** start GIVEN TEXT **
2

I stumbled across weird behaviour of encoding/decoding string. Have a look at an example:

@Test
public void testEncoding() {
    String str = "\uDD71"; // {56689}
    byte[] utf16 = str.getBytes(StandardCharsets.UTF_16); // {-2, -1, -1, -3}
    String utf16String = new String(utf16, StandardCharsets.UTF_16); // {65533}
    assertEquals(str, utf16String);
}

I would assume this test will pass, but it is not the case. Could someone explain why the encoded and decoded string is not equal to the original one?

jingx
  • 3,698
  • 3
  • 24
  • 40
Dawid Wysakowicz
  • 3,402
  • 17
  • 33

1 Answers1

4

U+DD71 is not a valid codepoint, as U+D800..U+DFFF are reserved by Unicode so as not to cause confusion with UTF-16. As such, these codepoints should never appear as valid character data. From the Unicode standard:

Isolated surrogate code points have no interpretation; consequently, no character code charts or names lists are provided for this range.
** end GIVEN TEXT **
** start LISTING **
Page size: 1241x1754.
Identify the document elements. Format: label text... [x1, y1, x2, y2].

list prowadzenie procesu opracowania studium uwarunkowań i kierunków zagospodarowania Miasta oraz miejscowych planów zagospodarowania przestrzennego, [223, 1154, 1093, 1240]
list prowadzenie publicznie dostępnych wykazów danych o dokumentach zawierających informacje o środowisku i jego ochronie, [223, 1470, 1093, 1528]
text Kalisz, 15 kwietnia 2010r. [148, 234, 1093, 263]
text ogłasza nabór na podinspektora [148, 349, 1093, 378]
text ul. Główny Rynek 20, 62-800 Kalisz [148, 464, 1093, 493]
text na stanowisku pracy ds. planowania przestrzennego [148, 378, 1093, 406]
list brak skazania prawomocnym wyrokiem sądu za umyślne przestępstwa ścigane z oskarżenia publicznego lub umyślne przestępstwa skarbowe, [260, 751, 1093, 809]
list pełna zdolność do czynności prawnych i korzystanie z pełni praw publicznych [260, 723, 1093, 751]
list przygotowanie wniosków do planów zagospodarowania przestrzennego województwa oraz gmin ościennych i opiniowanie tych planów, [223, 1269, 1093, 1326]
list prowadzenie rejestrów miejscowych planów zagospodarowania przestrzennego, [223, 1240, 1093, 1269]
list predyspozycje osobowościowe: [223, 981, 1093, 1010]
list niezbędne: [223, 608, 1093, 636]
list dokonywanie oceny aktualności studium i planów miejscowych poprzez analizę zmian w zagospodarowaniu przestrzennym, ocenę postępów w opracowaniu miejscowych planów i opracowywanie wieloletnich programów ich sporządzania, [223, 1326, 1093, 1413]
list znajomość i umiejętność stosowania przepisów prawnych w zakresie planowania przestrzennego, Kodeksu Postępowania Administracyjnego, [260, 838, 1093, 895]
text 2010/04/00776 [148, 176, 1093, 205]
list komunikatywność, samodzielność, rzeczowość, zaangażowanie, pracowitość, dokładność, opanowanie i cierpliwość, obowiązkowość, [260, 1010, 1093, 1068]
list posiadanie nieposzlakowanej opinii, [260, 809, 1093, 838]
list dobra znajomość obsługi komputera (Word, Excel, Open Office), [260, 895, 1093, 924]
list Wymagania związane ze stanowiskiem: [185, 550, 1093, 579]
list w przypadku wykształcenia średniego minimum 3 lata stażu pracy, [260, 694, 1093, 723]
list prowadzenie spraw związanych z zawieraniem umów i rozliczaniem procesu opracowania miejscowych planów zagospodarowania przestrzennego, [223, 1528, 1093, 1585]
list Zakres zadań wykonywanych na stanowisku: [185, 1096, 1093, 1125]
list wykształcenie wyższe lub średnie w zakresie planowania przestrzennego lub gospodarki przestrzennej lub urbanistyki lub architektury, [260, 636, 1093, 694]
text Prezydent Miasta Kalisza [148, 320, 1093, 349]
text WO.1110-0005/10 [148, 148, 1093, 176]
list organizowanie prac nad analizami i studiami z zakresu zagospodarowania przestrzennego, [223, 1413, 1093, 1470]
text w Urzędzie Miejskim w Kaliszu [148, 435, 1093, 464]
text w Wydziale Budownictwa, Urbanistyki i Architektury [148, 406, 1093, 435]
** end LISTING **
In the thread on Java string encoding, which range of code points does Unicode reserve to avoid confusion with UTF-16? The rows come from a different source than the thread.

U+D800..U+DFFF